With the images removed, return every line below exactly as it reads.

» Stored records
- - - -
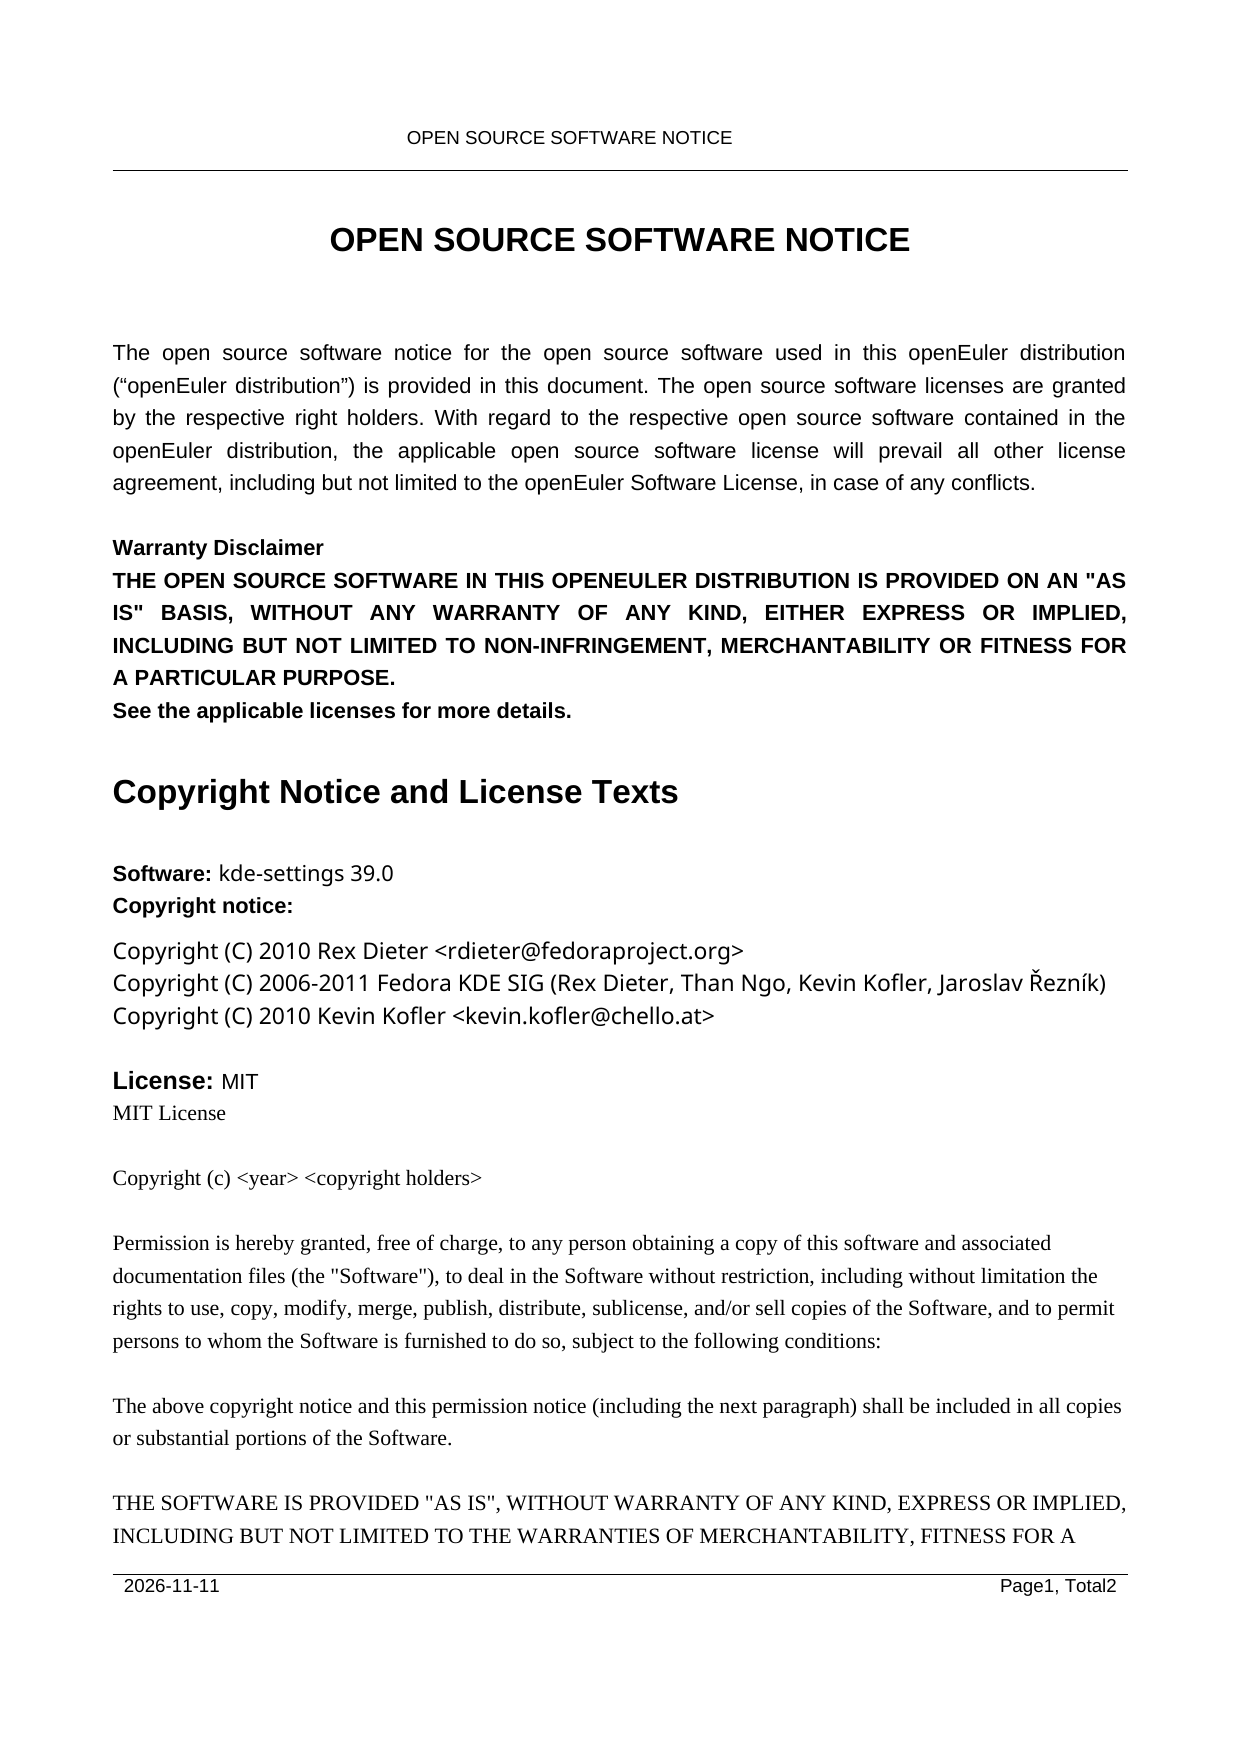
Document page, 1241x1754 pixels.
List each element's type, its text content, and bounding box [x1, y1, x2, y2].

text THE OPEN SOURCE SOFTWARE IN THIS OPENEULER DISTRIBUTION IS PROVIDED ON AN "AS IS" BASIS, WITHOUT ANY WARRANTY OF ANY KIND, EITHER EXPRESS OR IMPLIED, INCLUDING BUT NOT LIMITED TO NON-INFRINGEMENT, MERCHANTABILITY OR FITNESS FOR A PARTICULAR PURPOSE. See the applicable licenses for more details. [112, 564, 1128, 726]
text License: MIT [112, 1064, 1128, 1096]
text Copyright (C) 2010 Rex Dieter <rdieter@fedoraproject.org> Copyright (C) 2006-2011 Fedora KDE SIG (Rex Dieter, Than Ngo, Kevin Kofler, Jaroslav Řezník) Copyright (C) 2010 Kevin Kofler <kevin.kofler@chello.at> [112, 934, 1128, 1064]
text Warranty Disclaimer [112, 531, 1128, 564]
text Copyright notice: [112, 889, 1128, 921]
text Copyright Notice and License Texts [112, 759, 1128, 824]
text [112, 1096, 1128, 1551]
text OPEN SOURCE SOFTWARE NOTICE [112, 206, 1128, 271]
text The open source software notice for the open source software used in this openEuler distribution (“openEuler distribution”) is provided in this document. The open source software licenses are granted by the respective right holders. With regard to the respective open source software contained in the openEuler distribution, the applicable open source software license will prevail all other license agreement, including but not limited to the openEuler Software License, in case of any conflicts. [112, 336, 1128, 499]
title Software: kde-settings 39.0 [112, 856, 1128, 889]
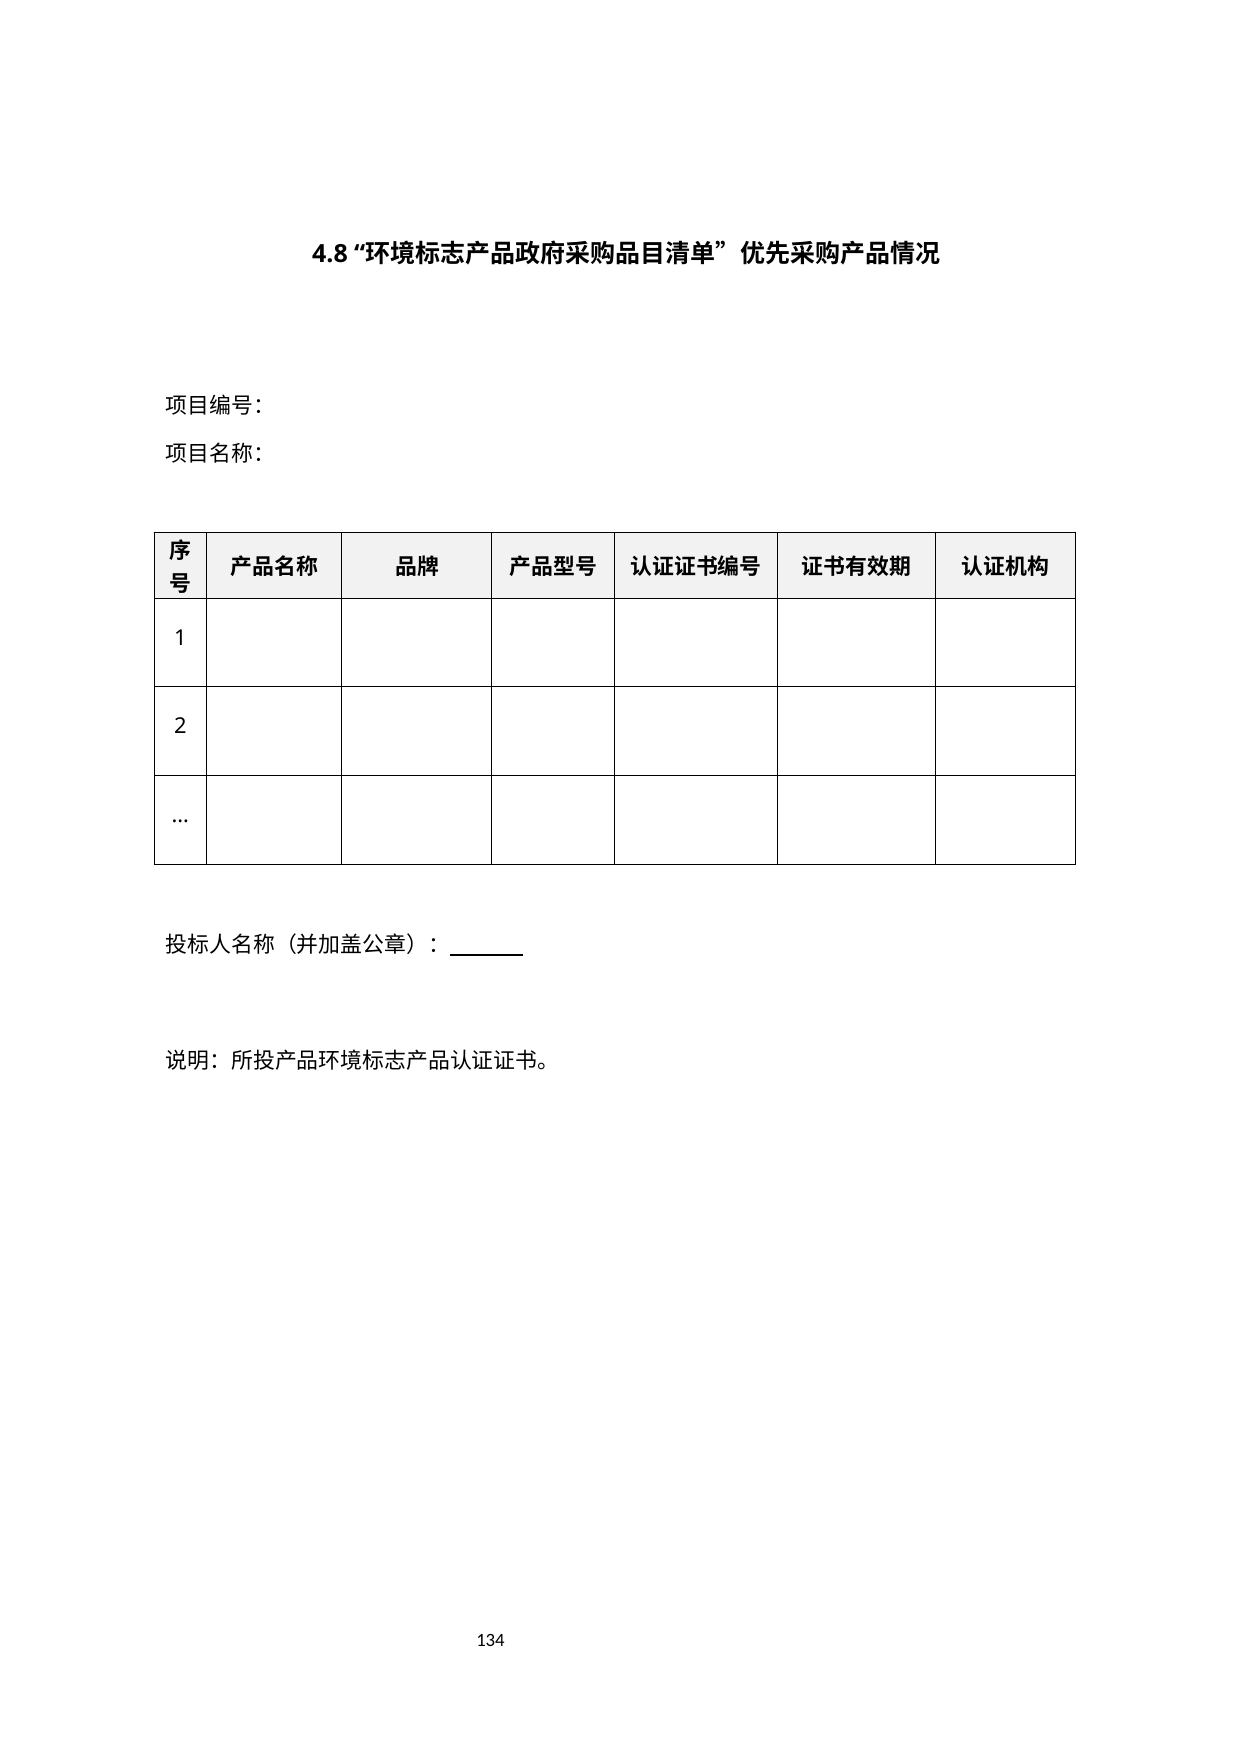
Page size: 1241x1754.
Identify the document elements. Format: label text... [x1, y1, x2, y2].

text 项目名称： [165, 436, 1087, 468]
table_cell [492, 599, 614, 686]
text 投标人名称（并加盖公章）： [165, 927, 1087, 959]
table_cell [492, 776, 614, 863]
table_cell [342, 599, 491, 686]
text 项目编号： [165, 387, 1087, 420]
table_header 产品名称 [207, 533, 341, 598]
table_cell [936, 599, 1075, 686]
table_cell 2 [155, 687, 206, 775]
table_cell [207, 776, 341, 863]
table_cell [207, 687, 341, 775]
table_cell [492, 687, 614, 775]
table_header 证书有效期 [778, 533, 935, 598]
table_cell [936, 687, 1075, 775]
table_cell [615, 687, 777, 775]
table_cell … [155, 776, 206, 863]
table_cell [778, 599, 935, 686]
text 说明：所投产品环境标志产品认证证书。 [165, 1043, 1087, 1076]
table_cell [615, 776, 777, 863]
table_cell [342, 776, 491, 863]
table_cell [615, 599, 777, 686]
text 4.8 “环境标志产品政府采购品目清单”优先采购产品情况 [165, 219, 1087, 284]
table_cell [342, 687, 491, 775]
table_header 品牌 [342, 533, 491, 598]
- - - -
» FINISHED TASK
Document page, 1241x1754 pixels.
List each element's type, its text content, and bounding box [x1, y1, x2, y2].

text THE OPEN SOURCE SOFTWARE IN THIS OPENEULER DISTRIBUTION IS PROVIDED ON AN "AS IS" BASIS, WITHOUT ANY WARRANTY OF ANY KIND, EITHER EXPRESS OR IMPLIED, INCLUDING BUT NOT LIMITED TO NON-INFRINGEMENT, MERCHANTABILITY OR FITNESS FOR A PARTICULAR PURPOSE. See the applicable licenses for more details. [112, 564, 1128, 726]
text License: MIT [112, 1064, 1128, 1096]
text Copyright (C) 2010 Rex Dieter <rdieter@fedoraproject.org> Copyright (C) 2006-2011 Fedora KDE SIG (Rex Dieter, Than Ngo, Kevin Kofler, Jaroslav Řezník) Copyright (C) 2010 Kevin Kofler <kevin.kofler@chello.at> [112, 934, 1128, 1064]
text Warranty Disclaimer [112, 531, 1128, 564]
text Copyright notice: [112, 889, 1128, 921]
text Copyright Notice and License Texts [112, 759, 1128, 824]
text [112, 1096, 1128, 1551]
text OPEN SOURCE SOFTWARE NOTICE [112, 206, 1128, 271]
text The open source software notice for the open source software used in this openEuler distribution (“openEuler distribution”) is provided in this document. The open source software licenses are granted by the respective right holders. With regard to the respective open source software contained in the openEuler distribution, the applicable open source software license will prevail all other license agreement, including but not limited to the openEuler Software License, in case of any conflicts. [112, 336, 1128, 499]
title Software: kde-settings 39.0 [112, 856, 1128, 889]
Page size: 1241x1754.
Identify the document elements. Format: label text... [x1, y1, x2, y2].

text 项目名称： [165, 436, 1087, 468]
table_cell [492, 599, 614, 686]
text 投标人名称（并加盖公章）： [165, 927, 1087, 959]
table_cell [492, 776, 614, 863]
table_cell [342, 599, 491, 686]
text 项目编号： [165, 387, 1087, 420]
table_header 产品名称 [207, 533, 341, 598]
table_cell [936, 599, 1075, 686]
table_cell 2 [155, 687, 206, 775]
table_cell [207, 776, 341, 863]
table_cell [207, 687, 341, 775]
table_cell [492, 687, 614, 775]
table_header 证书有效期 [778, 533, 935, 598]
table_cell [936, 687, 1075, 775]
table_cell [615, 687, 777, 775]
table_cell … [155, 776, 206, 863]
table_cell [778, 599, 935, 686]
text 说明：所投产品环境标志产品认证证书。 [165, 1043, 1087, 1076]
table_cell [615, 776, 777, 863]
table_cell [342, 776, 491, 863]
table_cell [615, 599, 777, 686]
text 4.8 “环境标志产品政府采购品目清单”优先采购产品情况 [165, 219, 1087, 284]
table_cell [342, 687, 491, 775]
table_header 品牌 [342, 533, 491, 598]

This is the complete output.